Assystem is now part of a consortium that will use industrial technology to support Britain’s future low carbon energy system, tackling climate change in the UK and exporting that capability across the world.
The SMR consortium is designing a nuclear power station that is compact, smart and affordable because it uses a variety of advanced manufacturing, modular construction and digital twin innovations to make and assemble it quickly.
The Rolls-Royce SMR team is leading a cross-sector consortium made up of Assystem, BAM Nuttall, Laing O’Rourke, National Nuclear Laboratory (NNL), SNC Lavalin/Atkins, Wood, The Welding Institute (TWI) and Nuclear AMRC. Between the partners, we will match-fund the £18 million that has just been confirmed by the UK Government organisation, UK Research and Innovation (UKRI).
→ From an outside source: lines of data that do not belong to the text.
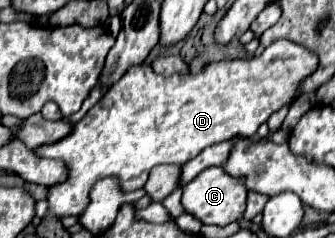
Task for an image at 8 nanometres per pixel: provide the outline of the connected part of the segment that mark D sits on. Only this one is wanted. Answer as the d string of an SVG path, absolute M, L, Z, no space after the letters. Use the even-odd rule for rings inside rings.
M279 40L265 48L261 56L247 56L235 60L213 62L197 74L187 76L159 76L151 66L139 64L127 70L127 74L115 82L105 96L83 116L81 122L73 124L71 134L53 142L51 146L39 146L33 152L41 158L57 158L67 166L67 180L61 184L47 186L47 206L59 220L65 216L79 216L89 206L91 188L107 176L119 178L119 186L125 192L133 192L145 186L151 168L159 164L185 164L195 158L207 146L233 138L233 136L255 136L259 124L267 122L271 112L279 110L283 104L293 102L297 96L299 82L317 68L317 56L307 48L293 44L289 40Z

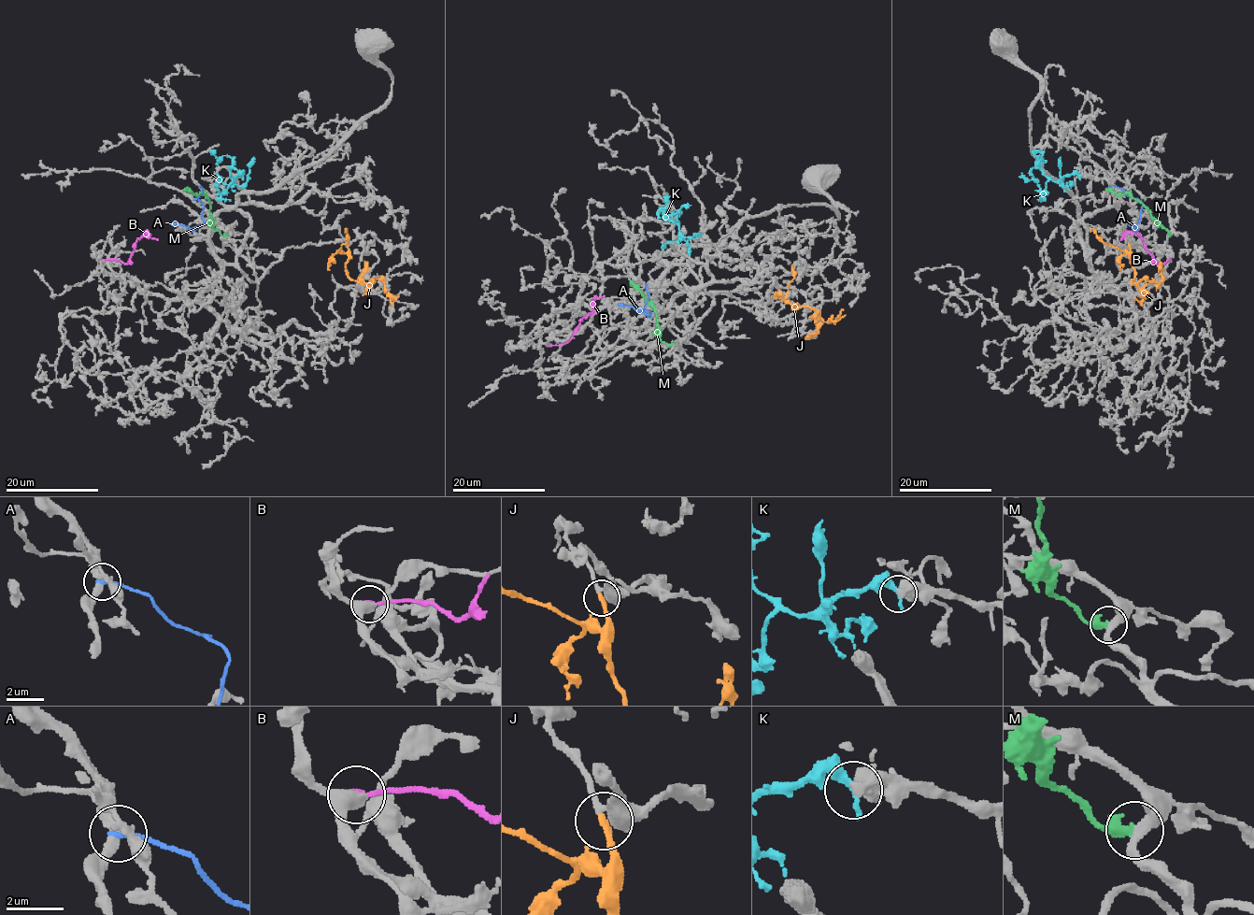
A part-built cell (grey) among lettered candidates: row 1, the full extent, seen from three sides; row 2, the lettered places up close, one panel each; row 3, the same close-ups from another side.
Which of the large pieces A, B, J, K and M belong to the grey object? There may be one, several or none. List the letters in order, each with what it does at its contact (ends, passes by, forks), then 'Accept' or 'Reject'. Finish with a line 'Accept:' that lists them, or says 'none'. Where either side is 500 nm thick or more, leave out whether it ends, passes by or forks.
A: It ends there. Reject
B: It ends there. Accept
J: It ends there. Accept
K: It ends there. Accept
M: It ends there. Reject
Accept: B, J, K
The first power station is targeted to be built and connected to the national electricity grid in the early 2030s, subject to UK Government passing supporting legislation, allocating a slot in the UK licensing calendar; and a site to build the first station.
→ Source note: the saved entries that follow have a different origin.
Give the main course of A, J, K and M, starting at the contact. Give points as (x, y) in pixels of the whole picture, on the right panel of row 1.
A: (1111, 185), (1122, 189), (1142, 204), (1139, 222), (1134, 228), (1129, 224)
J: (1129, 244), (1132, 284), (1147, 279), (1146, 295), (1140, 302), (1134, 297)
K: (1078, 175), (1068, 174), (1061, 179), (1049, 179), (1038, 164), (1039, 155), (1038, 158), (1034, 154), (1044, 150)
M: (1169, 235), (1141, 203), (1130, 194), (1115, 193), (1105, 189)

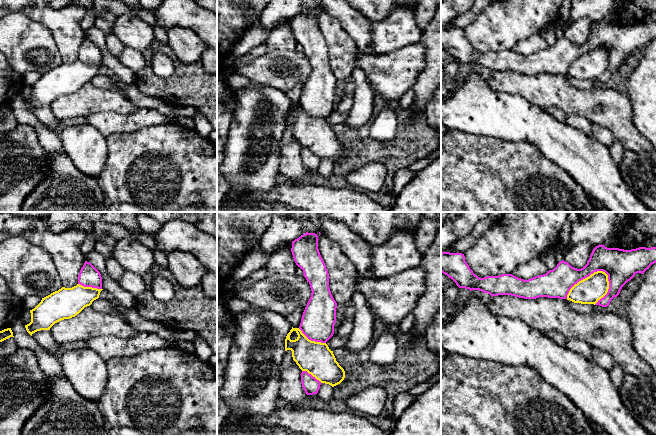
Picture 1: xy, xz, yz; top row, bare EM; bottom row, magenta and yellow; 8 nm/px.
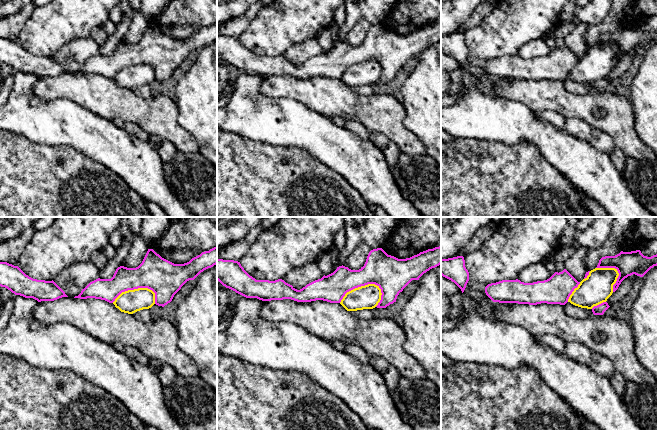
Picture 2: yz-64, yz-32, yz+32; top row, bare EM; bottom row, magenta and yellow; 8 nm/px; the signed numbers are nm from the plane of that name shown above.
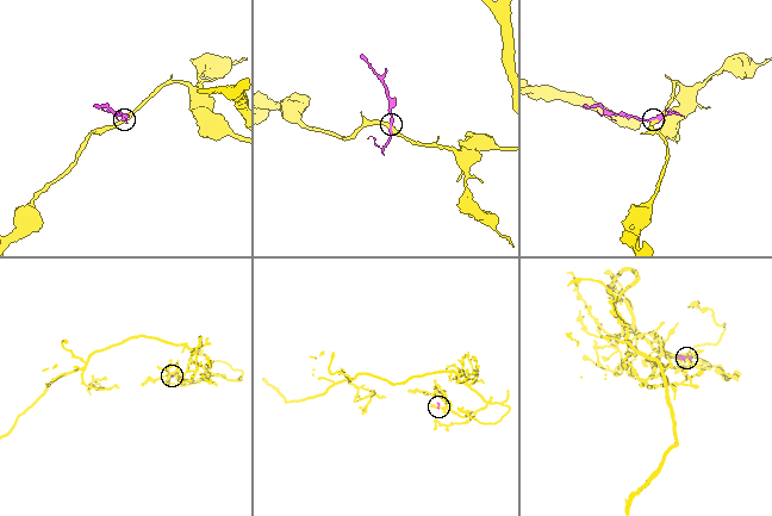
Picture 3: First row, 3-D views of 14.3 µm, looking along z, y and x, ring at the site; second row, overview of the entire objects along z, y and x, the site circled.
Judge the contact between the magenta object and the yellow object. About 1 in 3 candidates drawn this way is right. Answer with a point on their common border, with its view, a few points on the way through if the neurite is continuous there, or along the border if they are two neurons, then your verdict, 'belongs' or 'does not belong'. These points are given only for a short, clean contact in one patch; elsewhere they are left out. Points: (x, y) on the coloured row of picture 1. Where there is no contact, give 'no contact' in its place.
yz (584, 278) | does not belong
Christian Jeanneau, Senior Vice President of Nuclear at Assystem said “This is a landmark moment for Assystem and SMR in the UK. These new and innovative power stations have the potential to revolutionise the energy sector in the UK, bringing a supply of low carbon, secure and good value electricity into the market. Assystem is excited to be a part of this project and alongside our consortium partners, over the next 16 months we are focused on delivering the successful first phase to this programme, building a strong team and preparing the market for the arrival of this economically significant new industry into the UK.”
A full programme of power stations located at all existing UK nuclear sites is forecast to generate up to 40,000 jobs in the supply chain and create £52billion of added value to the UK economy by 2050. An important element for this power station design is its application in markets across the world. The intention is to target export totalling £250 billion by 2050, which is just a fraction of the multi-trillion-pound global energy market in the next 30 years. Each station is designed to operate for a minimum of 60 years and power a city of around 450,000 homes.